Do you think this interpretation of the Illiad is legit?That would explain why Achilles laments being in the underworld in The Oddysey.
>>25280256bump
Legit in what sense? I think it's fine to interpret things however makes sense to you and to harvest from the classics insights into the modern world. But I doubt that's how the Greeks themselves understood the Iliad. It's a story about impassioned Gods directing the fates of men who themselves are arranged hierarchically by the intensity of their passions. I imagine they would have seen war as an inevitable manifestation of that. Phrasing it as a question, "Why do we fight...?" implies some kind of agency where there is none. The inevitability of war was known to all. It's this question that denotes a modern post-war pacifism. The poster has been most probably shocked by Ukraine-Russia, if not also the other major conflicts; his security as a man in a developed and peaceful country now suddenly threatened, so the Western psychic trauma from the world wars re-expresses itself in the same way as it did in the interwar period and then again in the 60s and so on.

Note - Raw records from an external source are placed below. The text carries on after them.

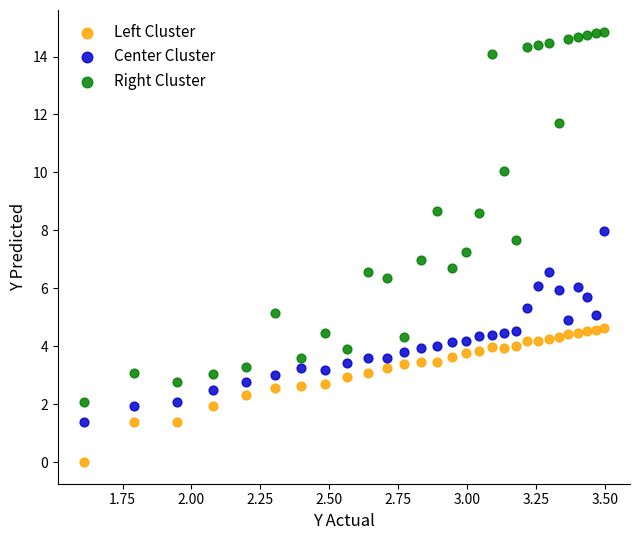

Which series reaches the maximum Y coordinate?

Right Cluster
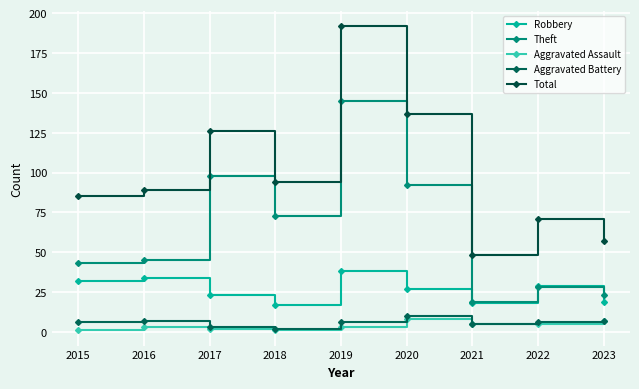

Which series changed the most between 2015 and 2021?

Total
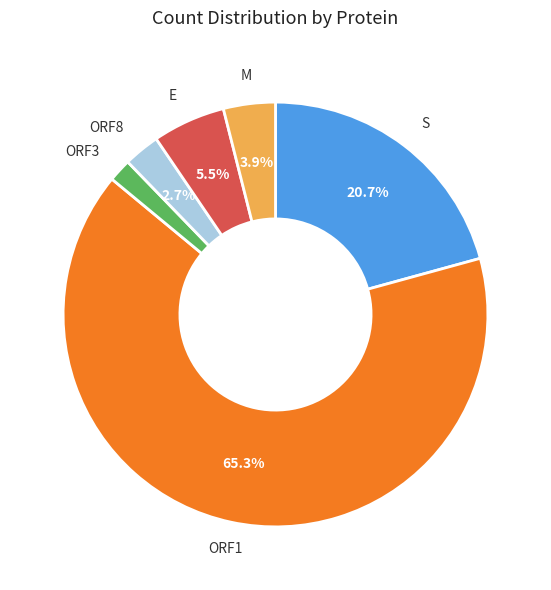

To the nearest percent, what is the difference between the largest and smallest slice percentages?

64%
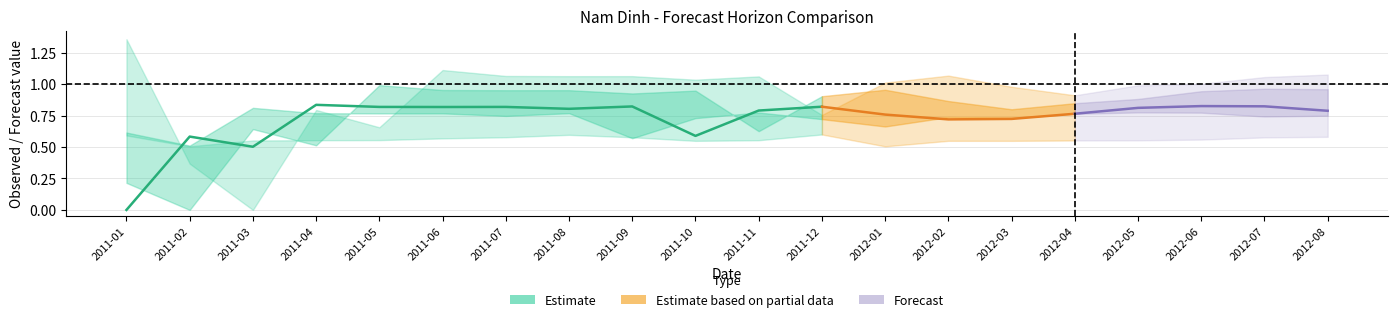

How many positive values does the 4-month series have?

19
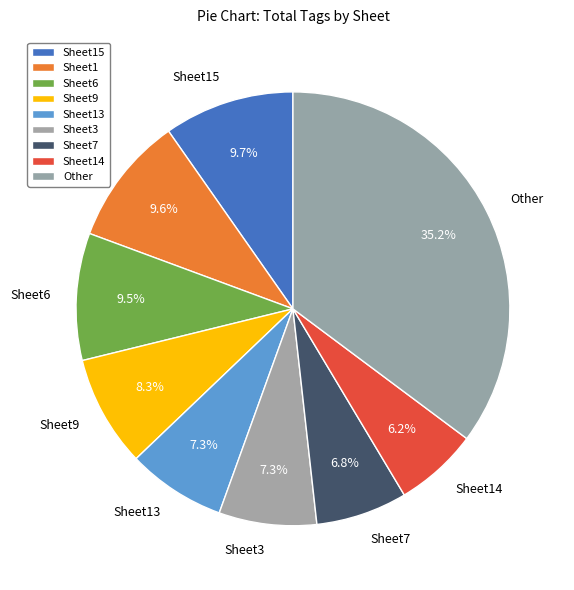

To the nearest percent, what is the difference between the largest and smallest slice percentages?

29%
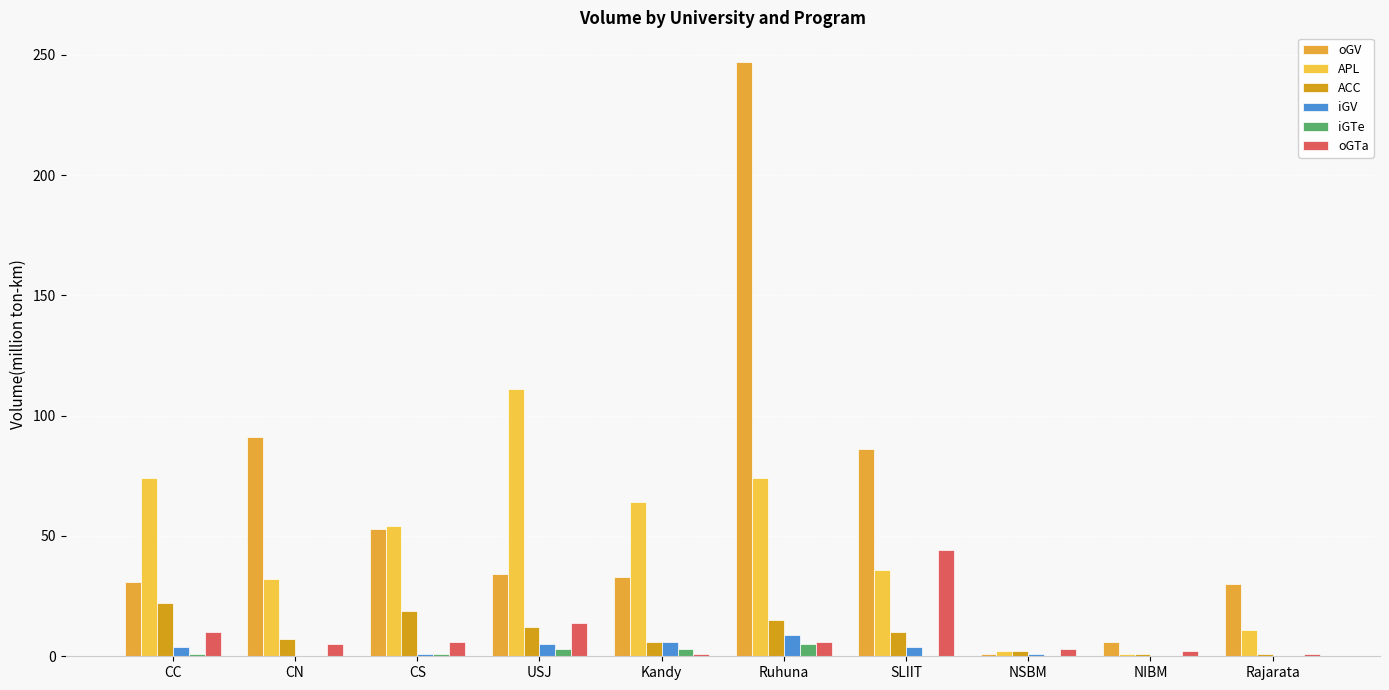

The value of oGV at CC is 55. True or false?

False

>>25280885>But I doubt that's how the Greeks themselves understood the IliadYeah, that's why I made this thread. I don't care about contemporary opinions on Homer's poems. I want to know what they thought about it back in the day
bumpazo
>>25280256>>25280967I'm not familiar with any ancient authors who take Homer that way. Sentiment-wise, it almost sounds like a certain reading of Plato where glory and honor don't get you the good you desire, but mostly Homer is either 1) commented upon as having shaped Greek attitudes towards the Gods, for good or ill (Xenophanes, Heraclitus, Herodotus, Plato), or 2) quoted or appealed to *almost* like a scriptual authority, whose renditions are treated as overruling those of other poets. But otherwise, I don't think I've read any ancient author taking it as an anti-war poem or implicit critique of war.As an interpretation, I don't think it's totally implausible, but it has to be dialed back. There's definitely a theme throughout that the war as its been understood (as getting Helen back for Menelaus, under Agamemnon's direction) has the soldiers ready to abandon everything, but the only thing that works to keep them there is appeal to honor, and after the first few books, they start explicitky fighting more and more for glory, and that is brought into tension as a motivation through Achilles, who isn't sure whether glory is worth it, extending to his depiction in Hades in the Odyssey. So something of that take has merits. But I don't see how it goes so far as supporting a view that the deaths of the men who fight are meaningless.